Today, there are lots of articles telling young people which cities have the most college gradates, the highest wages, and the most jobs. These are perfectly useful guides to the near future. But it's interesting to look back at the best cities for young workers in 1980 to see how often history intervenes with extrapolated trends.
The graph below considers the ten large U.S. cities (with population greater than 450,000) with the highest median incomes for young workers in 1980, according to Census figures. Flint and Detroit finish one and two. If you click on the 2013 number at the top, you can see how those cities fared over the next 33 years.
For an at-a-glance look at this same dataset, here's one graph showing the 33-year change in median income by city.
The cities in red suffer from various afflictions. For Flint, Detroit, Youngstown, Cleveland, and Milwaukee, the demise of manufacturing, steel production, and other off-shored blue-collar work have gutted these foundries of good middle-class jobs. It's also conceivable that Houston, which has recently added jobs faster than any other large city, has incorporated so many immigrants and lower-skill workers from other states in the last few decades that the sheer weight of its low-wage work has pulled down the median age for young people.

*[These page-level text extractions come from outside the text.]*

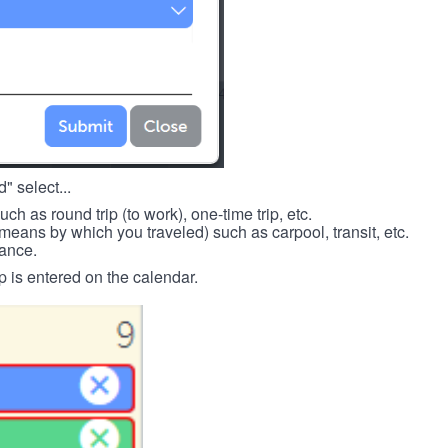
" select...
such as round trip (to work), one-time trip, etc.
means by which you traveled) such as carpool, transit, etc.
tance.
p is entered on the calendar.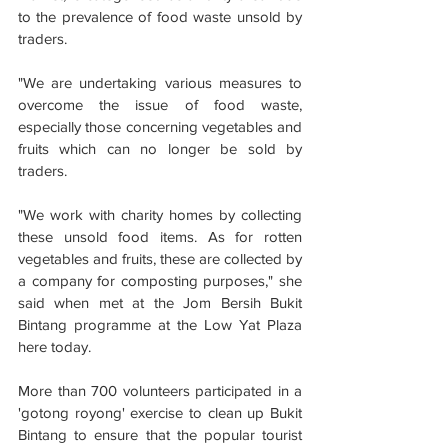
to the prevalence of food waste unsold by 
traders.
"We are undertaking various measures to 
overcome the issue of food waste, 
especially those concerning vegetables and 
fruits which can no longer be sold by 
traders.
"We work with charity homes by collecting 
these unsold food items. As for rotten 
vegetables and fruits, these are collected by 
a company for composting purposes," she 
said when met at the Jom Bersih Bukit 
Bintang programme at the Low Yat Plaza 
here today.
More than 700 volunteers participated in a 
'gotong royong' exercise to clean up Bukit 
Bintang to ensure that the popular tourist 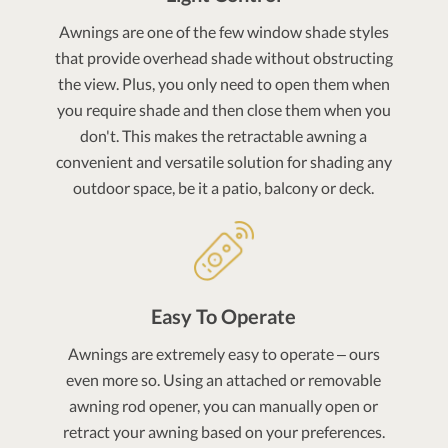
Awnings are one of the few window shade styles
that provide overhead shade without obstructing
the view. Plus, you only need to open them when
you require shade and then close them when you
don't. This makes the retractable awning a
convenient and versatile solution for shading any
outdoor space, be it a patio, balcony or deck.
Easy To Operate
Awnings are extremely easy to operate – ours
even more so. Using an attached or removable
awning rod opener, you can manually open or
retract your awning based on your preferences.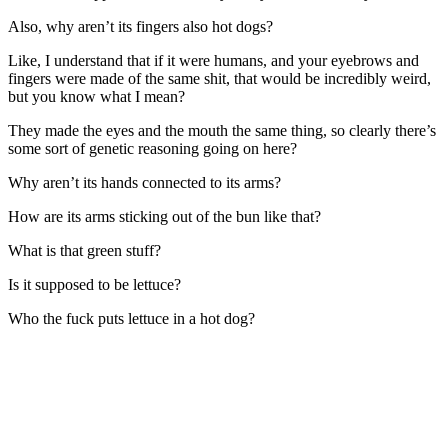
Also, why aren’t its fingers also hot dogs?
Like, I understand that if it were humans, and your eyebrows and
fingers were made of the same shit, that would be incredibly weird,
but you know what I mean?
They made the eyes and the mouth the same thing, so clearly there’s
some sort of genetic reasoning going on here?
Why aren’t its hands connected to its arms?
How are its arms sticking out of the bun like that?
What is that green stuff?
Is it supposed to be lettuce?
Who the fuck puts lettuce in a hot dog?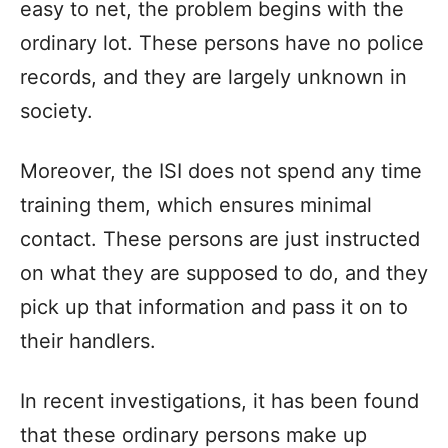
easy to net, the problem begins with the
ordinary lot. These persons have no police
records, and they are largely unknown in
society.
Moreover, the ISI does not spend any time
training them, which ensures minimal
contact. These persons are just instructed
on what they are supposed to do, and they
pick up that information and pass it on to
their handlers.
In recent investigations, it has been found
that these ordinary persons make up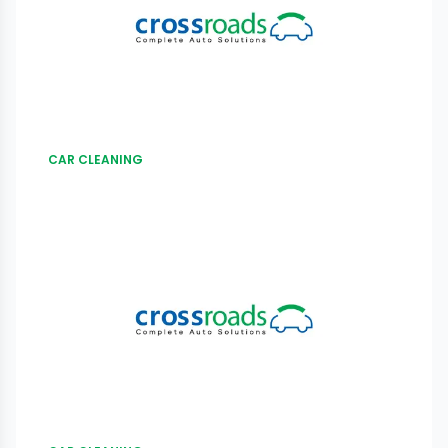
CAR CLEANING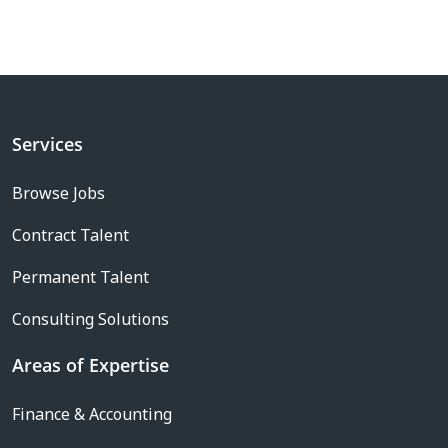
Services
Browse Jobs
Contract Talent
Permanent Talent
Consulting Solutions
Areas of Expertise
Finance & Accounting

One theory for why rich cities tend to get richer is "cumulative advantage," which is more commonly known as the rich-get-richer principle. The idea is that cities with thriving industries (consulting in Boston; software in San Jose; commodities in Chicago) attract the smartest workers, whose talents add to the success of those industries, redoubling their ability to attract the smartest workers. Talent attracts talent. Business attracts business. A growing tax base supports better schools, nicer parks, and safer neighborhoods. Economic growth thrives on a feedback loop that, from a certain angle, appears to be infinite and unbreakable. In short: The rich get richer, forever.
And sometimes they do. It is hard to imagine a future for the Bay Area or New York City that looks like Flint, Michigan. The catch, however, is that 35 years ago, the city with the highest median wage for workers under 35 was, in fact, Flint, Michigan.
Today, the ten cities in the country with the highest median income for young people are, in order: San Jose, San Francisco, Washington, D.C., Boston, New York, Baltimore, Seattle, Minneapolis, Philadelphia, and Chicago. I think if you asked somebody to forecast what this list would look like in 20 years, he would offer something very much like this list. Why? Cumulative advantage, basically. The theory would be that the agglomeration of talent on the coasts will continue to attract the smartest cookies from college, further sorting the country into a handful of elite cities on the oceans, separated by a smattering of thriving metros and a vast hinterland.
But, as the Class of 1980 reminds us, history has a way of intervening with such crudely extrapolated trends. Five of the ten richest cities from 33 years ago have seen median wages for young people fall by at least 15 percent. The turnover rate of the list is 50 percent. So, yes, cumulative advantage is strong, and rich cities often get richer. But technology, globalization, and the availability of affordable housing and transportation all exert their own gravity. Extrapolating the present forward isn't the same thing as knowing the future.